Je n’avais jamais vraiment prêté attention aux machines qui distribuent des jeux de grattage. Je crois que je n’ai jamais vraiment eu un intérêt ni un goût particulier pour les jeux de loterie et que je n’en aurais jamais vraiment. Je suis plutôt l’inverse du genre de celui qui joue sa grille de loto toutes les semaines. Je n’ai jamais vu de près une grille du loto. Avant, quand j’avais du temps avant que le train n'arrive, je me barricadais dans mes trucs. Je ne regardais pas vraiment autour de moi. Je lisais mes e-mails. Continuais d’écrire un document. Ou alors je m’asseyais sur un banc et m’enfermais sur moi-même. Je refaisais des trucs dans ma tête. Des trucs sans vraiment trop d’importance. Des questions qui n’avaient pas vraiment lieu de se poser pour vivre et pour avancer. Je ne prêtais pas vraiment attention à ce qu’il y avait autour de moi. Je crois que je n’ai plus trop envie de faire ça. Depuis peu j’ai cassé les habitudes. J’utilise le temps différemment. Il a pris une importance différente pour moi en ce moment. En fonction du rythme que je dois m’imposer. En fonction de la partie que je traverse. Je lui économise toutes ces questions sans grand intérêt. Ces choses qu’on refait dans sa tête mais qui n’apporte pas grand-chose. J’avais du temps cette fois ci. Du temps pour observer la vie autour de moi. Je crois que c’est en observant la vie autour de soi que l’on se crée un moment pour essayer de répondre aux vraies questions qui nous tourmentent. On se projette dans la vie qu’on observe. On y met nos questions en perspective. L’autre jour j’ai passé 2 heures sur un banc d’une rue passante de Zürich. J’ai laissé courir mon imagination, ma créativité au fil de ce que j’observais, au fil des vies auxquelles je m’amarrais. Je me projetais dans des situations. Comme une sorte d’ « empathie de situation ». J’y retrouvais mes questions. Les vraies, les utiles. Je devenais de plus en plus créatif. J’étais loin de mes séances tête baissée dans mes trucs de tous les jours. Je ne refaisais pas des trucs dans ma tête, je faisais. Je suis revenu avec plein d’idées en tête. Je suis revenu avec le sourire aux lèvres. J’avais pris du recul en me projetant.

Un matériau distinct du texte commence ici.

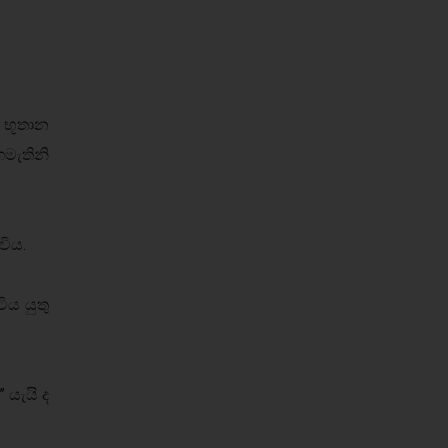
, භූතාන
ගමැතිනි
විය.
ිය යුතු
 යැයි ද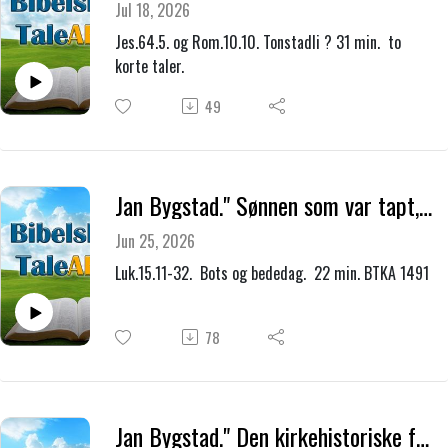
Jul 18, 2026
Jes.64.5. og Rom.10.10. Tonstadli ? 31 min. to
korte taler.
49
Jan Bygstad." Sønnen som var tapt, men ble funnet."
Jun 25, 2026
Luk.15.11-32. Bots og bededag. 22 min. BTKA 1491
78
Jan Bygstad." Den kirkehistoriske forståelse, og eller et fremtidig "Tusenårsrike."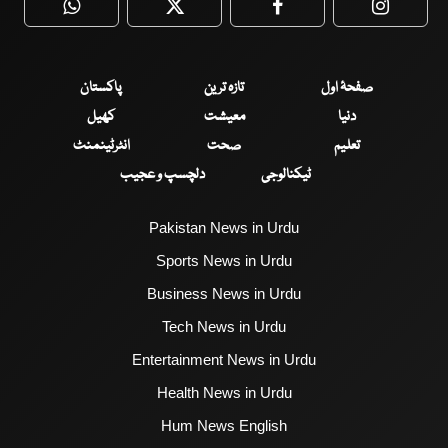
WhatsApp
Twitter
Facebook
Faceboo
صفحۂ اول
تازہ ترین
پاکستان
دنیا
معیشت
کھیل
تعلیم
صحت
انٹرٹینمنٹ
ٹیکنالوجی
دلچسپ و عجیب
Pakistan News in Urdu
Sports News in Urdu
Business News in Urdu
Tech News in Urdu
Entertainment News in Urdu
Health News in Urdu
Hum News English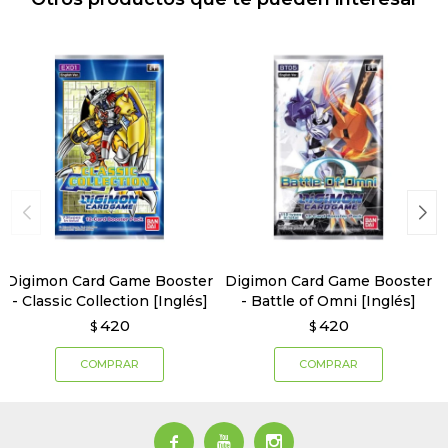
Digimon Card Game Booster
Digimon Card Game Booster
- Classic Collection [Inglés]
- Battle of Omni [Inglés]
420
420
$
$


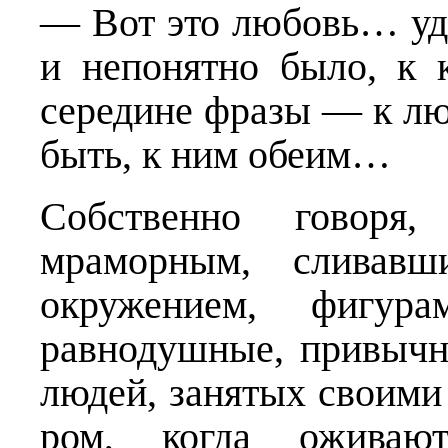
— Вот это любовь… у
и непонятно было, к 
середине фразы — к лю
быть, к ним обеим…
Собственно говоря
мраморным, сливав
окружением, фигура
равнодушные, привычн
людей, занятых своими
ром, когда оживаю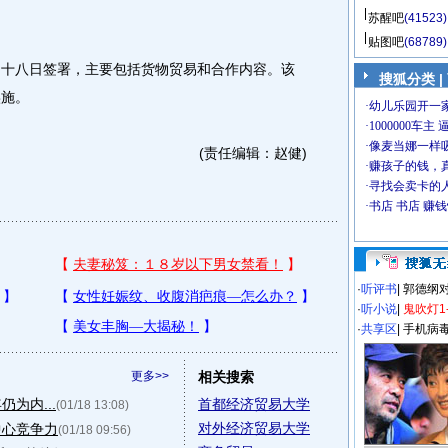
苏醒吧
(41523)
贴图吧
(68789)
十八日签署，主要包括货物贸易和合作内容。该
搜狐分类
|
实施。
(责任编辑：赵健)
·
听评书
|
郭德纲
·
听小说
|
鬼吹灯1
·
共享区
|
手机病
更多>>
相关搜索
为内...
首都经济贸易大学
(01/18 13:08)
对外经济贸易大学
中心竞争力
(01/18 09:56)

En attendant le train, j’ai observé. Je crois que c’est la première fois que je me suis aperçu qu’il existe des distributeurs de jeux à gratter. Ca a du succès. Je n’aime pas ça les jeux de loterie. J’observais ces gens avec leur journal sous le bras. Je ne sais pas pourquoi mais on dirait que beaucoup d’entre eux achètent le journal pour se donner une importance, un statut. Il est impeccablement plié sous leur bras. On dirait qu’ils ne le lisent pas, ne le déplient pas de la journée. Qu’il leur sert seulement d’accessoire. Certains s’arrêtent pour mettre quelques pièces dans le distributeur de jeux à gratter. A bien y regarder, on peut même y mettre des billets. C’est plutôt bien fait. Bien présenté. Facile d’utilisation. Une ergonomie intéressante. Une interface simple. Tout type de personnes s’y croise autour de cette machine. Ca me donne des idées ces histoires d’interface simple dans laquelle tout le monde se retrouve. Ca touche à certaines des questions que j’ai en tête justement. Ca n’a rien à voir à première vue pourtant. Seulement à première vue parce que ça me donne plein d’idées. C’est très enrichissant, c’est très créatif d’assembler des situations qui ne se ressemblent pas. Qui ne se ressemble pas s’assemble. Finalement, j’ai mis 2 Francs Suisses dans la machine. J’ai gagné 50 Francs.

Je ne sais pas si c’est un signe mais en tout cas je crois que je vais continuer à avancer dans le désert en laissant ma boussole dans ma poche. Je crois que ma boussole c’est le temps que je me donne.